There are a number of ways to perform an inventory valuation and different approaches to maintaining records about inventory. One method is to record sales and movement of inventory as they occur. For example, when a book sells a copy of a dictionary, it would record the fact that the inventory was short one dictionary while also noting the amount of the sale. This is called perpetual recording, because the inventory numbers are constantly being updated. One advantage to this system is that it provides real time data which can be reviewed at any time and used for everything from inventory valuation to ordering new products to replace things that are selling out.
Another method is periodic. In this case, sales are recorded at the time they take place but the change to inventory is not. At the end of a set period, the inventory is manually counted and recorded. For example, at an ice cream store, people do not record each scoop as it leaves inventory. Instead, they note how many tubs of ice cream the store has at the end of the day.
In addition to having different ways of tracking inventory, there are also different methods which can be used for inventory valuation, based on how people record the value of items in inventory.

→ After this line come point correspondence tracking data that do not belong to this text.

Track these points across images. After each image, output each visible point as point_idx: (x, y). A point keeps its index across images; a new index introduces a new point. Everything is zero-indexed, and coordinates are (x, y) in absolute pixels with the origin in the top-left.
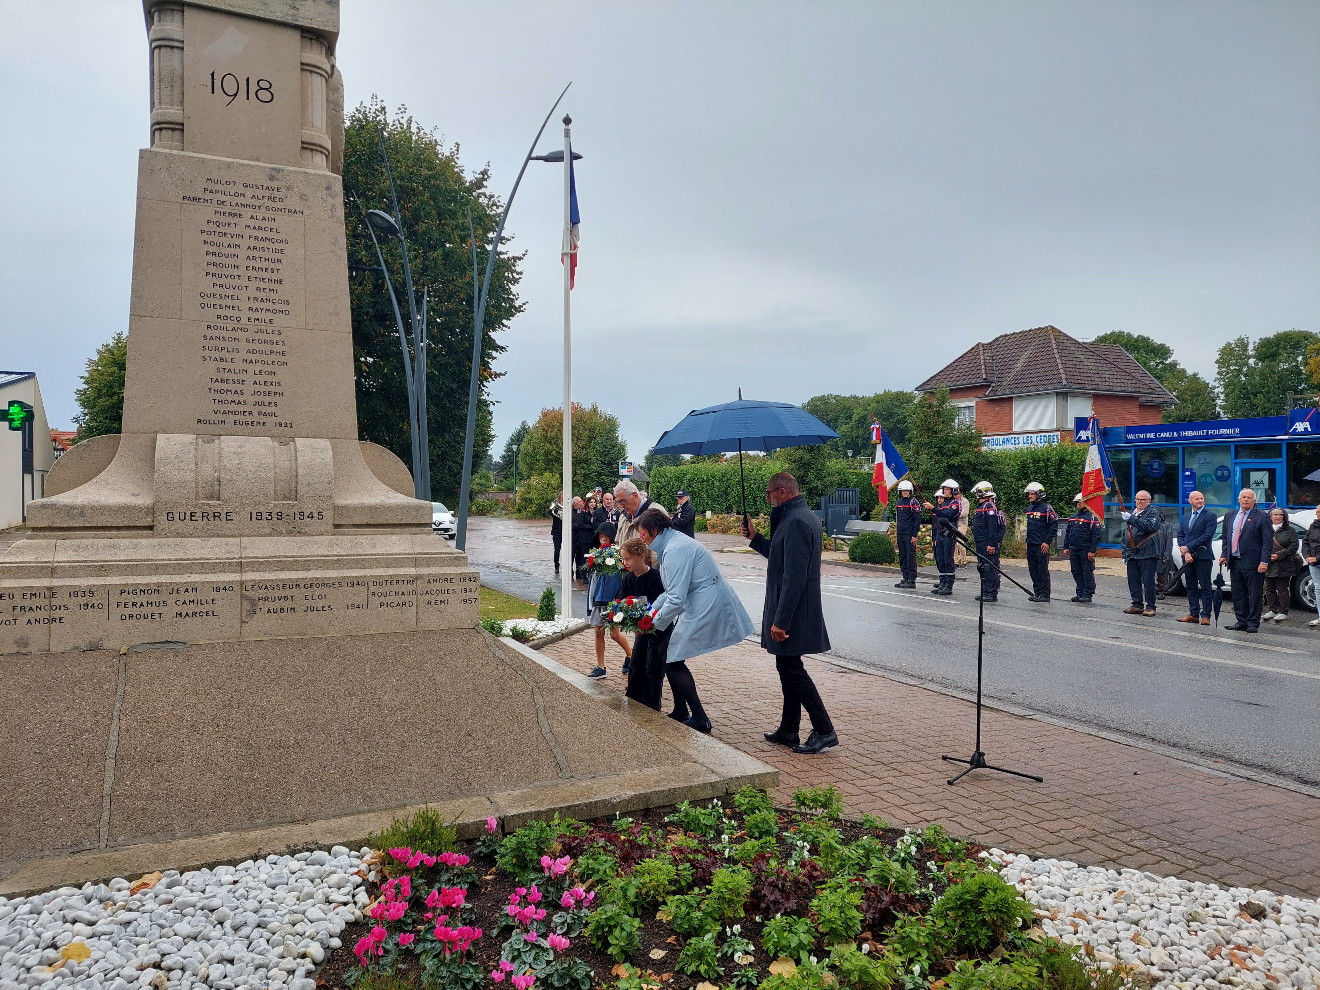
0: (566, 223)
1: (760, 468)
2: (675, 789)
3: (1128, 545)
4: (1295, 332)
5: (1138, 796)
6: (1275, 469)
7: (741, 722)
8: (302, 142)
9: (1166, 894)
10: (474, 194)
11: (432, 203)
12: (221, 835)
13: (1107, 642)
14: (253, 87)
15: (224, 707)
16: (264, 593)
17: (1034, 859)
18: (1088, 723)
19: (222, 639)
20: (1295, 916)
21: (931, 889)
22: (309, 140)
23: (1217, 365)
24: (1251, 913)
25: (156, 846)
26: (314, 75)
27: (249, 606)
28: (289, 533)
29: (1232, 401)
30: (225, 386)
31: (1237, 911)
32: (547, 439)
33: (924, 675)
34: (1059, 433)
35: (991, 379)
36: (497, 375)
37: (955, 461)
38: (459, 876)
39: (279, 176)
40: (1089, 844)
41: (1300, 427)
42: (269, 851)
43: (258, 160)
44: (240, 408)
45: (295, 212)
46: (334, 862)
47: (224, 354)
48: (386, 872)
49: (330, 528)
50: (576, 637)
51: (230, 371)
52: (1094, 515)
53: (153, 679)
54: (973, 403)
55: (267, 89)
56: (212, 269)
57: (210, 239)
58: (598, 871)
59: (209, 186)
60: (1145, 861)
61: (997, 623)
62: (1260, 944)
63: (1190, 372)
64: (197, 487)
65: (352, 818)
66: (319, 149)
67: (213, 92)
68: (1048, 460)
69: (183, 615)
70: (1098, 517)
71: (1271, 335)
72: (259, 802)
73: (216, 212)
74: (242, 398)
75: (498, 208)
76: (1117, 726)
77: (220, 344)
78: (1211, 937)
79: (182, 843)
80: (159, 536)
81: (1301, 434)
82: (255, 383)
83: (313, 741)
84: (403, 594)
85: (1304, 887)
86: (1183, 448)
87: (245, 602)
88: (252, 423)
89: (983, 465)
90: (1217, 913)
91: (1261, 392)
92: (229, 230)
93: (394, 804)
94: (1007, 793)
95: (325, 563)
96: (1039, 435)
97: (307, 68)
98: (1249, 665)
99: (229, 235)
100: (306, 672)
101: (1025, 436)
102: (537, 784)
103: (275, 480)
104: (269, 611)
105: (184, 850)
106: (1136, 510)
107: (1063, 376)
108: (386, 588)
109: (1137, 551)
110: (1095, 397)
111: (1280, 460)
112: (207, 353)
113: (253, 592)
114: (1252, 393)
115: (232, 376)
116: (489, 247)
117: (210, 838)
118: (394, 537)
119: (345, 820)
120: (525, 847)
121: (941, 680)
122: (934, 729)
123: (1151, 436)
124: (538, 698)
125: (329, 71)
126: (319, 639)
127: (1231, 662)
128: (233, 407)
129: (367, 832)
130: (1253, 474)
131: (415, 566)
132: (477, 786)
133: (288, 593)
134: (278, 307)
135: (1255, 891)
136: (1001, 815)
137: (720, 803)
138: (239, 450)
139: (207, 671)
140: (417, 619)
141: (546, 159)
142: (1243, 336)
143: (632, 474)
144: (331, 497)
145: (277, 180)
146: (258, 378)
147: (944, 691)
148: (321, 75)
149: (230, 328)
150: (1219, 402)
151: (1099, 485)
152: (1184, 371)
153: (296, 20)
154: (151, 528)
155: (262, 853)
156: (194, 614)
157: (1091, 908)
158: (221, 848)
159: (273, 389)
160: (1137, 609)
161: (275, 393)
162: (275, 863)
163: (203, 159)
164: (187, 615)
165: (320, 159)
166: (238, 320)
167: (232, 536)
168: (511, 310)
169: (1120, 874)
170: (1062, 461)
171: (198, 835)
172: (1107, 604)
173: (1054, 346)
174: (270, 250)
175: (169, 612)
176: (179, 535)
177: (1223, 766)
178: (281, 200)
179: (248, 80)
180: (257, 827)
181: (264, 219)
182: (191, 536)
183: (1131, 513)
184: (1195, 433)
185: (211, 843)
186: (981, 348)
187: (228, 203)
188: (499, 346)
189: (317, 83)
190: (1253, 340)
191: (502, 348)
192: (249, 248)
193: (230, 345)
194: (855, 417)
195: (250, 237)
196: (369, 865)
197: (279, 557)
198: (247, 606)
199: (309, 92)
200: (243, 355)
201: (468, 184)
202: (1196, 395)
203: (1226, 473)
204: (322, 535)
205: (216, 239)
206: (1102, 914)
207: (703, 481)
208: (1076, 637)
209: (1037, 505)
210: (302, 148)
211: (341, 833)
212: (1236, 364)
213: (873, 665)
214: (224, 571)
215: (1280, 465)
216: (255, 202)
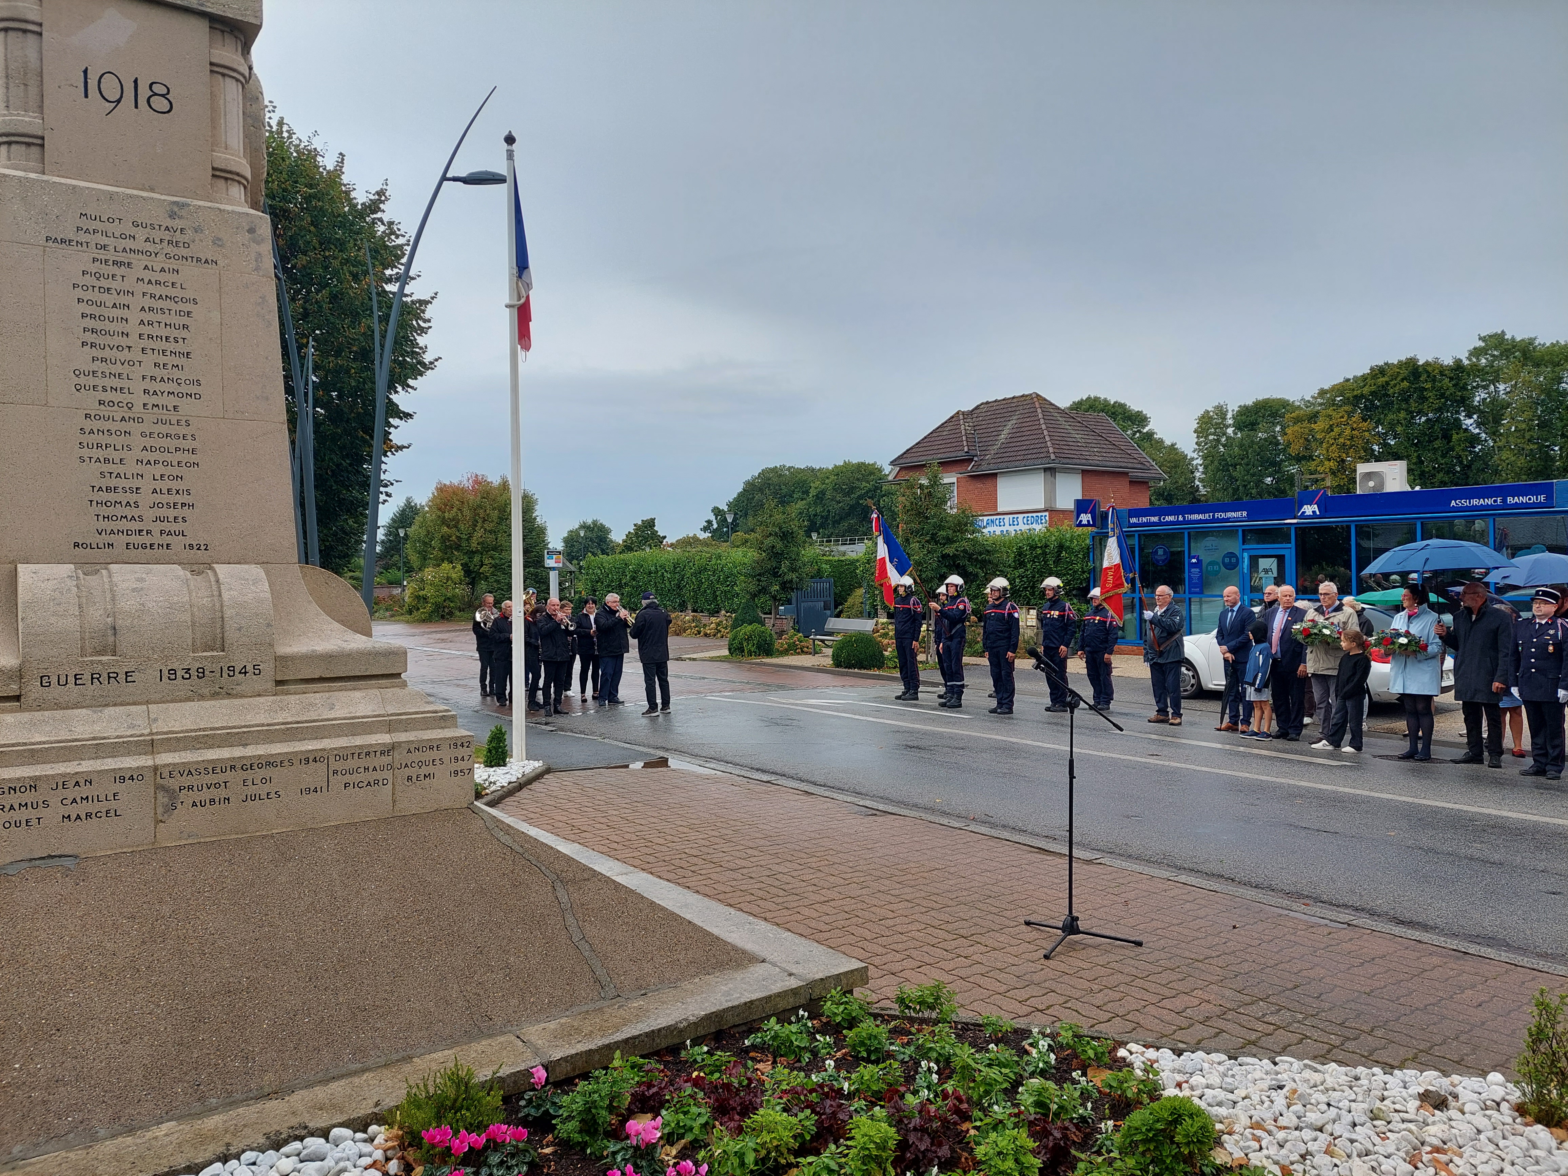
0: (511, 268)
1: (719, 557)
2: (751, 1002)
3: (1151, 648)
4: (1274, 400)
5: (1248, 957)
6: (1284, 556)
7: (781, 893)
8: (214, 169)
9: (1336, 1086)
10: (368, 219)
11: (312, 228)
12: (165, 1127)
13: (1148, 760)
14: (143, 92)
15: (144, 942)
16: (187, 781)
17: (1179, 1053)
18: (1158, 863)
19: (129, 846)
20: (1478, 1103)
21: (1089, 1109)
22: (222, 166)
23: (1195, 435)
24: (1432, 1103)
25: (72, 1155)
26: (228, 80)
27: (166, 799)
28: (215, 695)
29: (1210, 473)
30: (112, 497)
31: (1418, 1103)
32: (444, 522)
33: (963, 814)
34: (1047, 514)
35: (973, 452)
36: (400, 448)
37: (950, 550)
38: (513, 1156)
39: (183, 213)
40: (1221, 1024)
41: (1308, 509)
42: (242, 1146)
43: (152, 190)
44: (135, 526)
45: (206, 262)
46: (337, 1153)
47: (110, 453)
48: (410, 1159)
49: (270, 685)
50: (535, 785)
51: (118, 475)
52: (1111, 612)
53: (36, 912)
54: (954, 480)
55: (163, 96)
56: (90, 337)
57: (87, 295)
58: (691, 1129)
59: (85, 223)
60: (1287, 1042)
61: (1024, 742)
62: (1454, 1141)
63: (1168, 442)
64: (82, 639)
65: (342, 1082)
66: (237, 178)
67: (86, 96)
68: (1046, 546)
69: (73, 817)
70: (1114, 615)
71: (1249, 402)
72: (210, 1074)
73: (94, 260)
74: (136, 513)
75: (397, 237)
76: (1191, 866)
77: (104, 439)
78: (1406, 1140)
79: (109, 1147)
80: (30, 709)
81: (1309, 517)
82: (155, 491)
83: (274, 979)
84: (375, 769)
85: (1456, 1058)
86: (1189, 533)
87: (160, 795)
88: (151, 545)
89: (981, 554)
90: (1398, 1107)
91: (1240, 464)
92: (114, 285)
93: (395, 1057)
94: (1112, 965)
95: (268, 735)
96: (1026, 515)
97: (218, 70)
98: (1303, 783)
99: (113, 291)
100: (252, 885)
101: (1011, 516)
102: (575, 1009)
103: (193, 624)
104: (194, 804)
105: (117, 1158)
106: (1157, 608)
107: (1051, 450)
108: (352, 763)
109: (1161, 654)
110: (1084, 472)
111: (1289, 545)
112: (86, 453)
113: (171, 780)
114: (1232, 465)
115: (121, 483)
116: (389, 288)
117: (149, 1135)
118: (357, 694)
119: (334, 1085)
120: (596, 1108)
121: (983, 817)
122: (1002, 884)
123: (1155, 519)
124: (561, 893)
125: (247, 75)
126: (264, 837)
127: (1283, 781)
128: (124, 525)
129: (371, 1102)
130: (1261, 561)
131: (389, 732)
132: (499, 1021)
133: (220, 778)
134: (184, 389)
135: (1422, 1072)
136: (1118, 996)
137: (806, 1014)
138: (139, 585)
139: (113, 894)
140: (394, 802)
141: (466, 181)
142: (1222, 403)
143: (561, 565)
144: (271, 645)
145: (181, 217)
146: (158, 485)
147: (993, 832)
148: (237, 80)
149: (118, 418)
150: (1197, 474)
151: (1118, 582)
152: (1161, 441)
153: (202, 5)
154: (17, 698)
155: (233, 1150)
156: (88, 815)
157: (1268, 1116)
158: (170, 1148)
159: (179, 499)
160: (1162, 718)
161: (183, 505)
162: (254, 1164)
163: (74, 187)
164: (78, 817)
165: (237, 192)
166: (130, 406)
167: (134, 704)
168: (419, 368)
169: (1275, 1064)
170: (1061, 547)
171: (131, 1131)
172: (1127, 712)
173: (1040, 416)
174: (173, 312)
175: (52, 815)
176: (58, 706)
177: (1317, 909)
178: (186, 245)
179: (136, 81)
180: (213, 1111)
181: (163, 270)
182: (77, 706)
183: (1152, 611)
184: (1201, 517)
185: (154, 1143)
186: (961, 417)
187: (111, 248)
188: (404, 413)
189: (231, 90)
190: (1232, 408)
191: (408, 416)
192: (143, 309)
193: (119, 441)
194: (813, 492)
195: (144, 294)
196: (385, 1151)
197: (204, 730)
198: (163, 799)
199: (222, 102)
200: (137, 453)
201: (359, 207)
202: (1175, 467)
203: (1234, 560)
204: (259, 695)
205: (96, 296)
206: (1282, 1122)
207: (650, 573)
208: (1114, 756)
209: (1054, 603)
210: (213, 176)
211: (335, 1107)
212: (1214, 434)
213: (902, 803)
214: (129, 754)
215: (1289, 550)
216: (149, 247)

One is the first in, last out method, which assumes that when an item sells, it was the oldest such item in inventory. For example, if a store receives shipments of shampoo on Monday and Wednesday and it sells four shampoo bottles on Friday, for accounting purposes these units are treated as having come from Monday's shipment. Last in, first out is another method which can be used for inventory valuation; in the shampoo example, the four units sold on Friday would be accounted as coming from Wednesday's shipment. Averaging is also possible.
One reason why it is important to know which method of inventory valuation is used is because prices shift over time. To borrow the shampoo example, the store might have gotten Wednesday's bottles at a better price from the distributor than Monday's. The difference in accounting methods can change the inventory valuation; if the store has 22 bottles in stock, the inventory valuation will vary depending on which method was used.